The Lakota Sioux Indians have withdrawn from all treaties with the United States and declared their independence. A delegation from the tribe delivered the news to the State Department last week. Longtime Indian rights activist Russell Means said: “We are no longer citizens of the United States of America and all those who live in the five-state area that encompasses our country are free to join us.” Lakota country comprises portions of Nebraska, South Dakota, North Dakota, Montana and Wyoming. The Lakota said the decision was necessary in the face of what they described as colonial apartheid conditions. The life expectancy for Lakota men is less than 44 years; 97 percent of the Lakota people live below the poverty line. The Lakota also said the United States never honored many treaties signed dating back to the mid 19th century.
FBI Builds Database of People’s Physical Characteristics
The Washington Post reports the FBI is embarking on a $1 billion effort to build the world’s largest computer database of peoples" physical characteristics including digital images of faces, fingerprints, palm patterns, iris patterns and other biometric information. The project will give the government unprecedented abilities to identify individuals in the United States and abroad. The FBI will also retain, upon request by employers, the fingerprints of workers who have undergone criminal background checks so the employers can be notified if employees have brushes with the law. The plan is drawing criticism from those who worry that people’s bodies will become de facto national identification cards. Barry Steinhardt of the American Civil Liberties Union said: “It’s going to be an essential component of tracking. It’s enabling the Always On Surveillance Society.”

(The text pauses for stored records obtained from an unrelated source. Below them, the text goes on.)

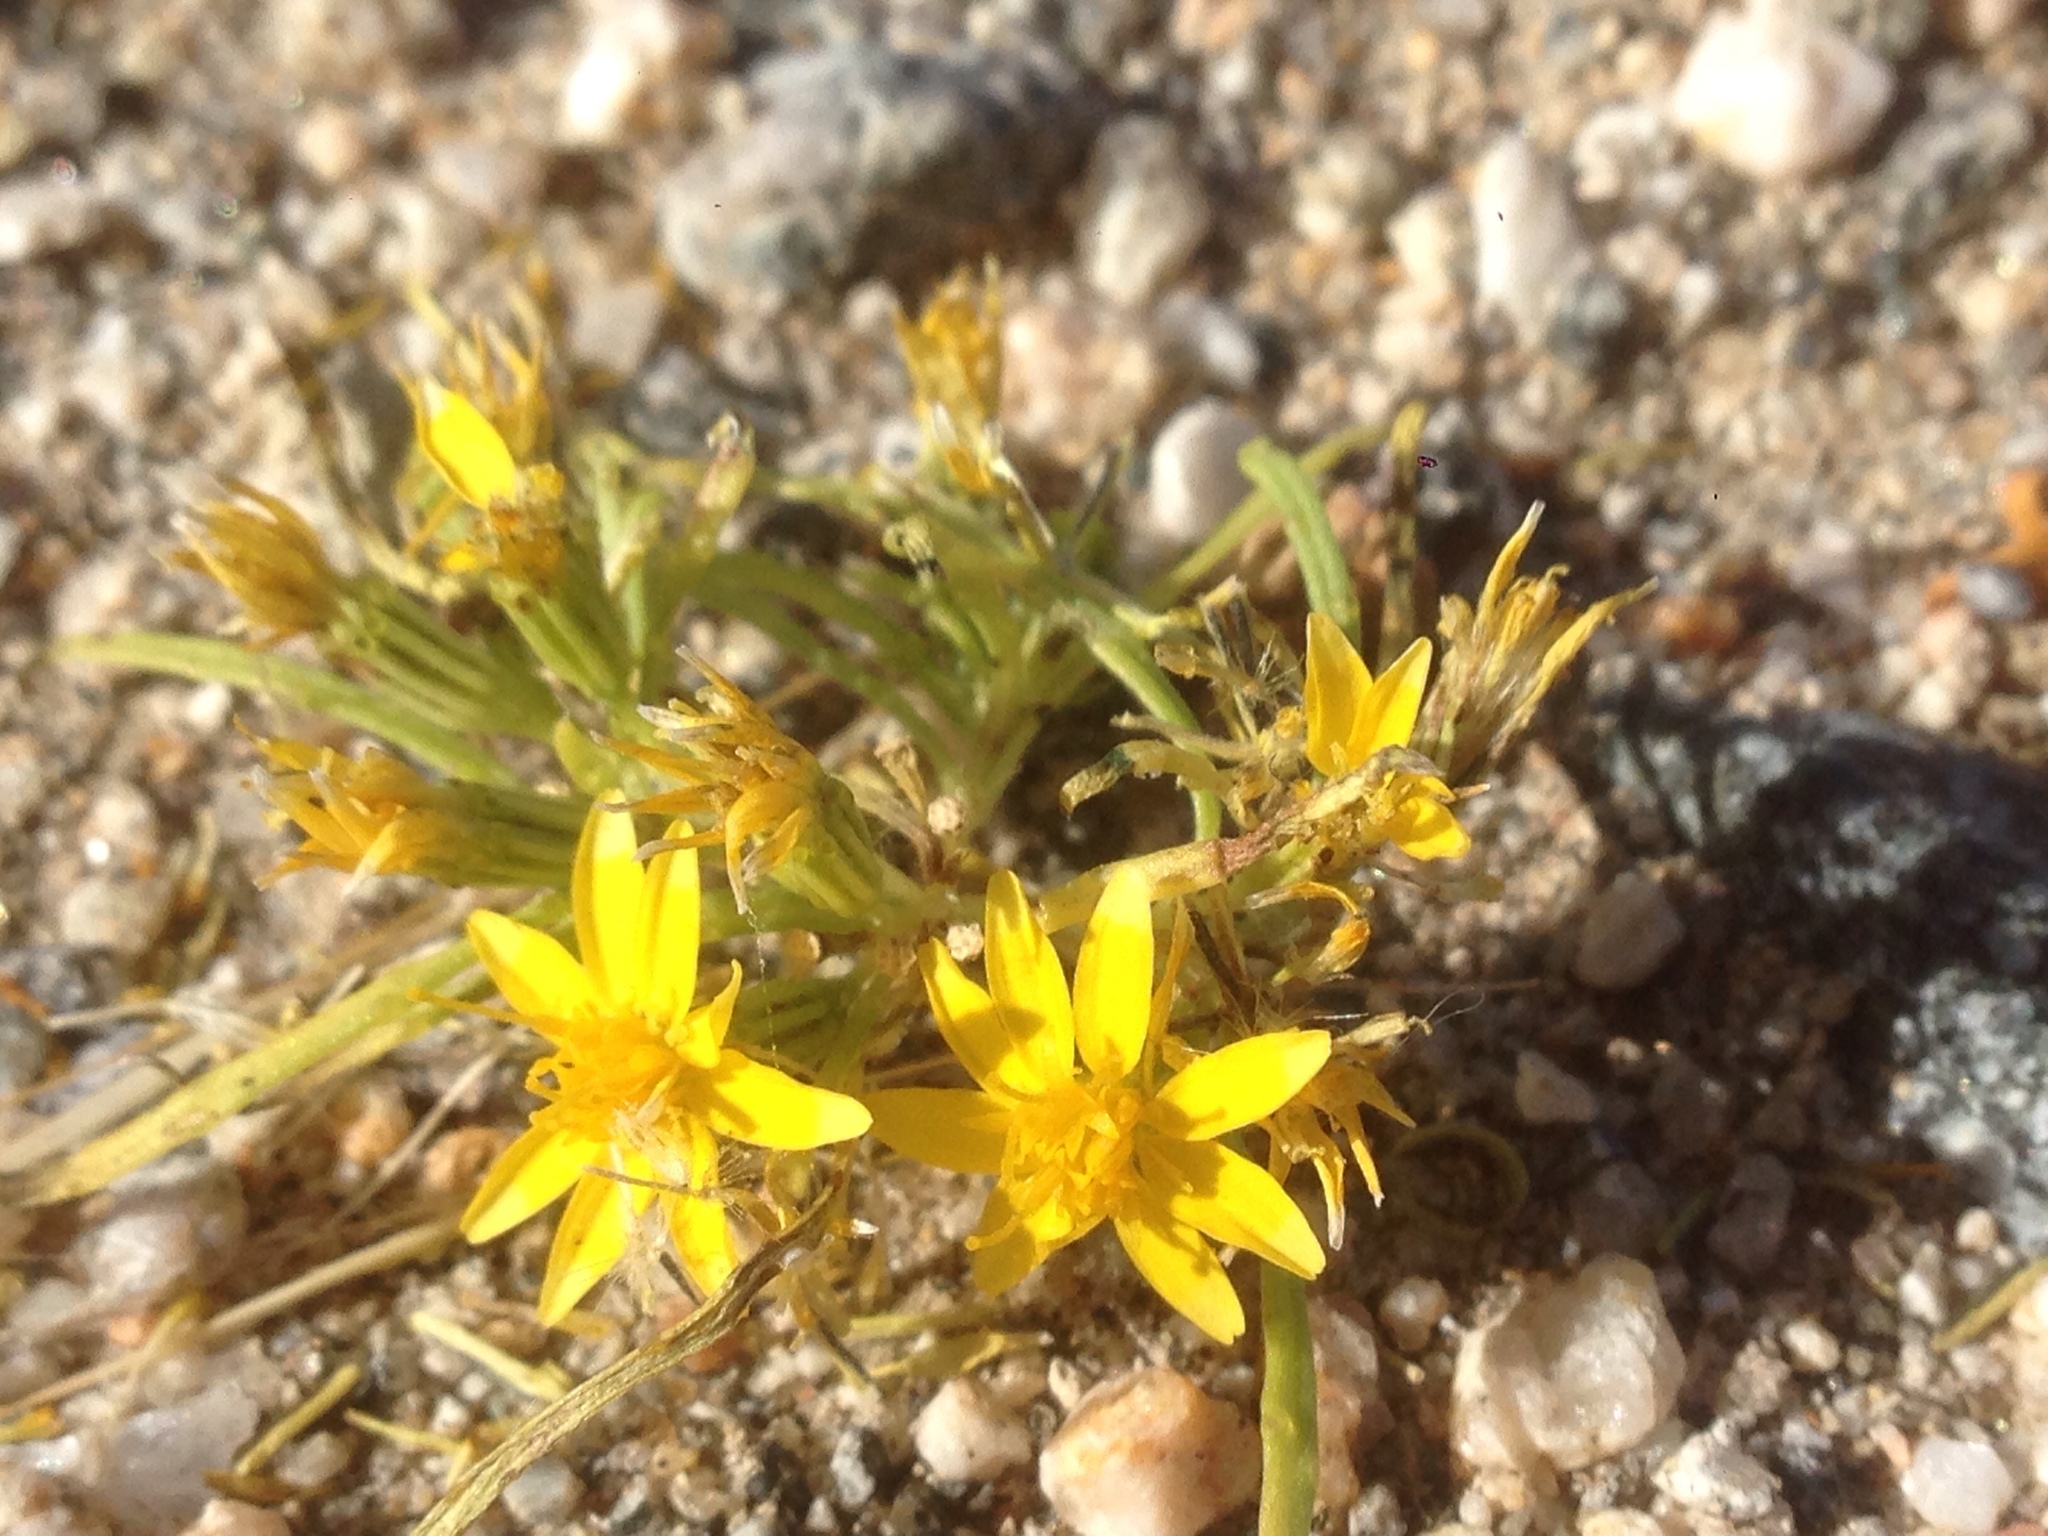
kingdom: Plantae
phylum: Tracheophyta
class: Magnoliopsida
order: Asterales
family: Asteraceae
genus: Pectis
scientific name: Pectis papposa
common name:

Palestinians Urge Israel to Stop Settlement Expansion
Palestinian leaders are urging Israel to halt plans to build 740 new homes next year on occupied land near Jerusalem. Palestinian Prime Minister Salim Fayyad said Israel’s plans to expand the settlements is “sabotaging negotiation efforts.”
Salim Fayyad: “Pursuing peace on the one hand and pursuing policy based on continued settlement expansion are two parallel paths that will never meet. They can not meet by definition. There’s basic, fundamental contradiction here—settlement expansion has to stop if peace process is to have any credibility. This is what has been agreed, what was agreed in Annapolis, we expect for that to be complete cessation of these activities.”
Meanwhile In the West Bank, Palestinian demonstrators scuffled with Israeli soldiers on Friday during a demonstration against the Israeli separation wall in the West Bank. Protest organizer Sami Talhami was one of several activists dressed like Santa.
Sami Talhami: “From Bethlehem, from where Jesus was born, from where the apartheid wall is being built around our villages and cities we say yes there is hope. There is hope for peace and there is a chance for peace. It needs the world to move, it needs the world to realize that there is injustice happening here and for the world to say we will work for peace in the holy land.”
Israeli Rules It Was OK To Use Cluster Bombs in Lebanon
In other news from the region, an Israeli military prosecutor has concluded that Israel’s use of cluster bombs during the 2006 Lebanon war was justified and did not violate any standards of international law. Lebanese officials accused the Israeli army of covering up war crimes. The United Nations and human rights groups say Israel dropped about 4 million cluster bomblets during the 34-day war.
More than 30 people have been killed by cluster bomb and land mine explosions in Lebanon since the 2006 summer war.